Jak podaje publikacja Censor.net, w grudniu 2019 r. zamknięta została produkcja towarów, którymi Citrus handlował za pośrednictwem 60 kontrolowanych indywidualnych przedsiębiorców. Źródła podają jednak, że Państwowe Biuro Śledcze zainteresowało się tą sprawą, choć powoli, ale „bada, w jaki sposób do zamknięcia doszło dzięki korupcyjnym powiązaniom”.
W okresie podziału Citrus przez Grigorija Topala i Giennadija Korbana sytuację dodatkowo pogarsza fakt, że kontrolowane przez pierwszego spółki zaczęły przegrywać procesy sądowe o szalone sumy.

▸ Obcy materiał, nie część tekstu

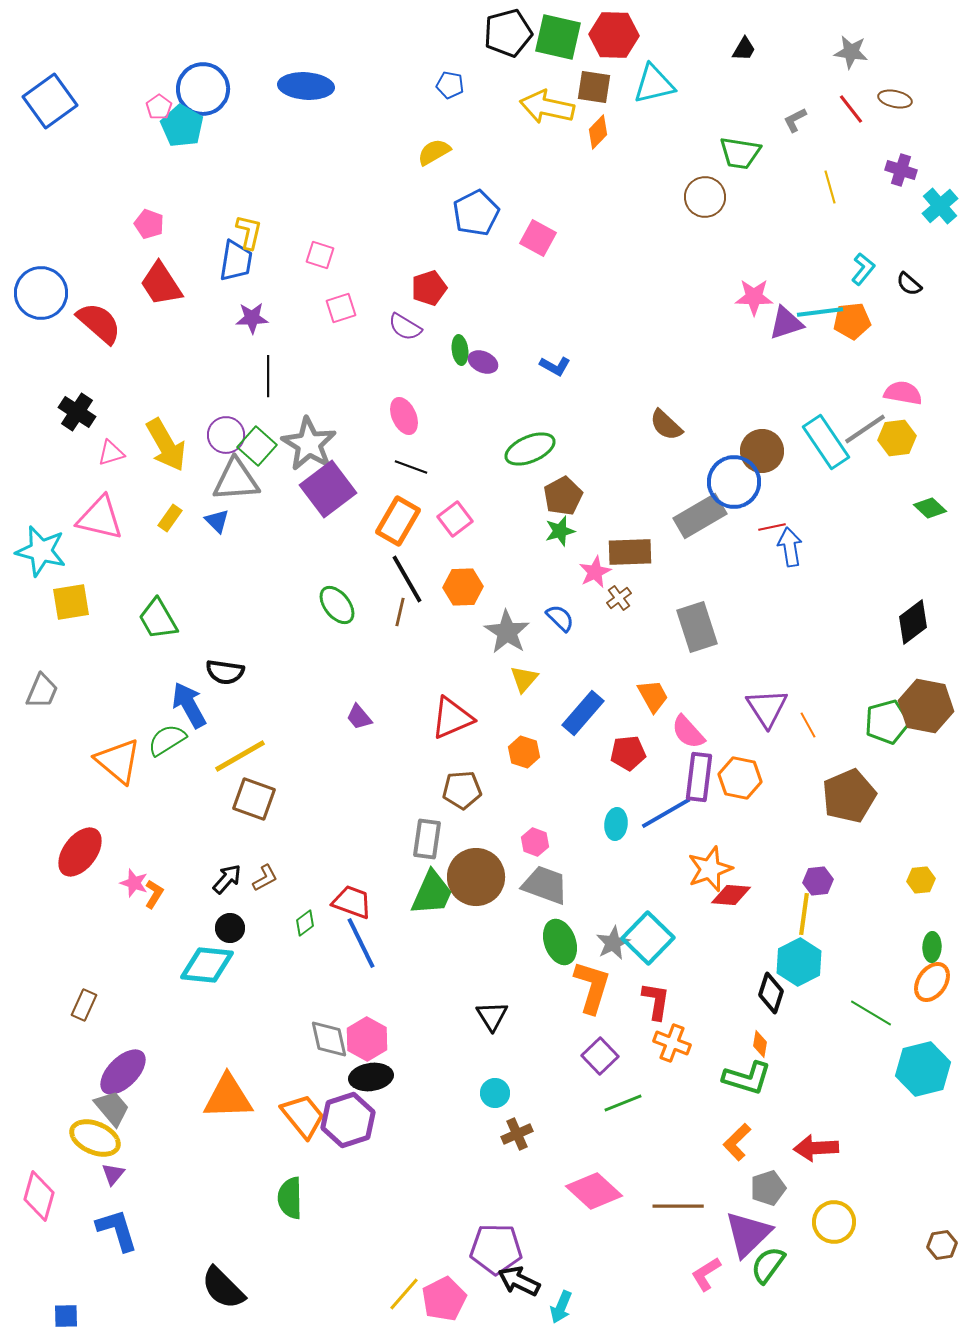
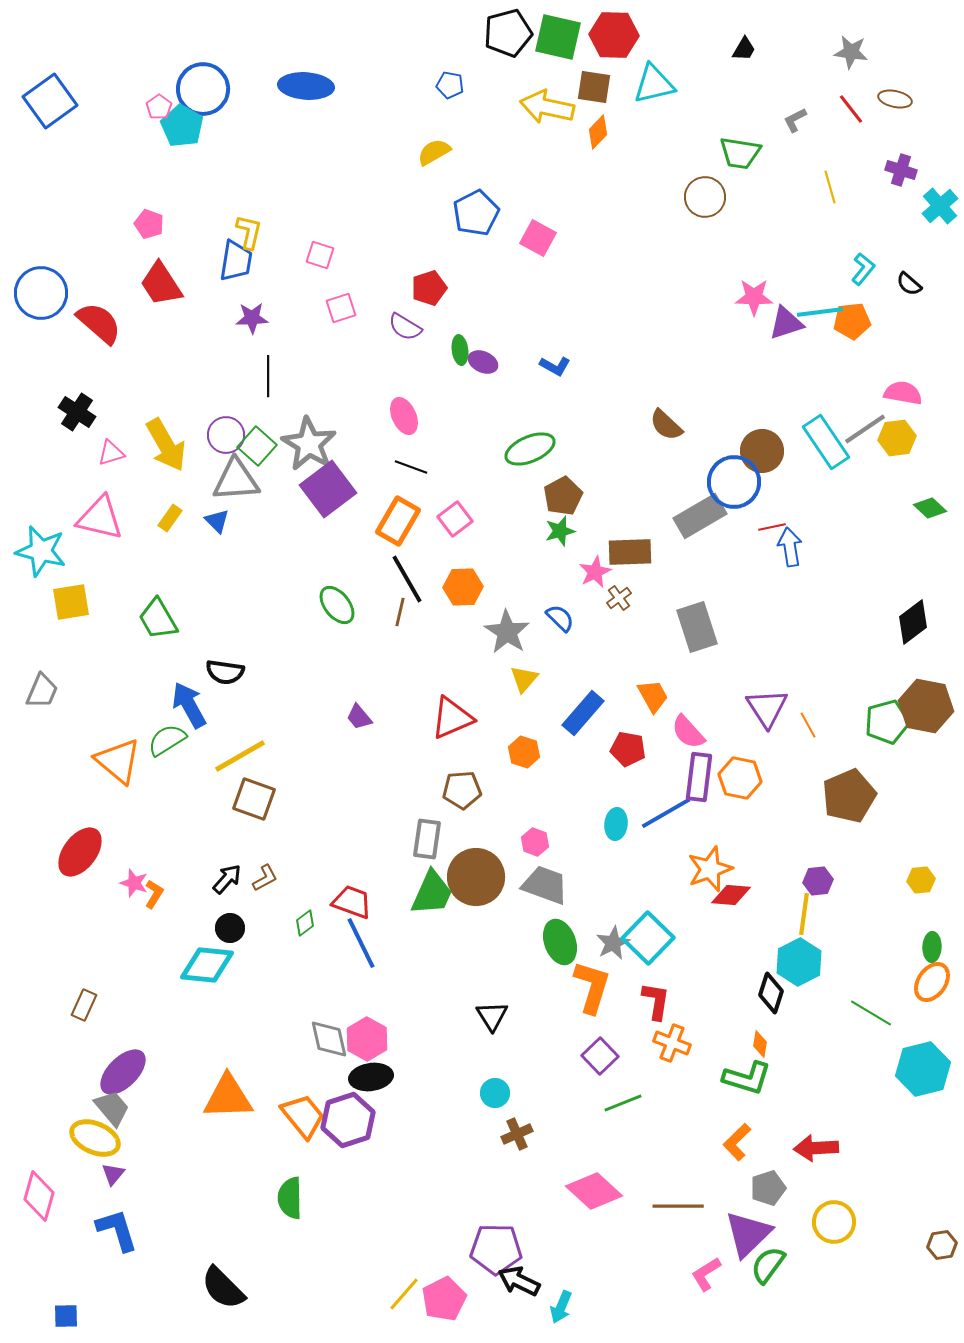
red pentagon at (628, 753): moved 4 px up; rotated 16 degrees clockwise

Tym samym dopiero w maju 2024 r. ukazały się dwa orzeczenia sądów.
W jednym z nich, na wniosek Gadget Trading (kontrolowanej przez Korban – red.), sąd podjął decyzję o odzyskaniu od Tsetechno (kontrolowanej przez Topal – red.) kwoty zadłużenia w wysokości 981 mln hrywien. Spośród nich 587 milionów to sam dług, 318 milionów wynika z inflacji, a 75 milionów to naliczone odsetki rocznie.
Kolejna decyzja sądu, wydana wiosną 2024 r., dotyczy odzyskania od Funduszu Stuart 400 mln hrywien na rzecz tego samego Gadget Trading. Przypomnijmy, że to właśnie Fundację Stuarta Grigorij Topal nazywa główną spółką zarządzającą Citrus.
W sumie same te dwie decyzje zobowiązują spółki Topala do spłaty długu na kwotę około 1,3 miliarda hrywien.
I to pomimo faktu, że firma Gadget Trading jest w upadłości. Jest ona badana przez Biuro Bezpieczeństwa Gospodarczego w ramach postępowania nr 72024101400000002 w związku z unikaniem płacenia podatków na szczególnie dużą skalę. Mówimy o 575 mln hrywien.
Wszystkie te manipulacje przy rejestracji i przerejestrowaniu spółek, które Citrus przeprowadza od początku swojego istnienia, nie mogą nie budzić podejrzeń organów podatkowych. A dodatkowe dowody na to, że oprócz kontrolowanych spółek Citrus bawi się także indywidualnymi przedsiębiorcami, układają się w jedną zagadkę – unikanie podatków na dużą skalę.
Jeśli jednak Citrus zbankrutuje w wyniku narastających długów, nie jest jasne, kto będzie odpowiedzialny za wielomilionowe podatki wpłacone do budżetu Ukrainy.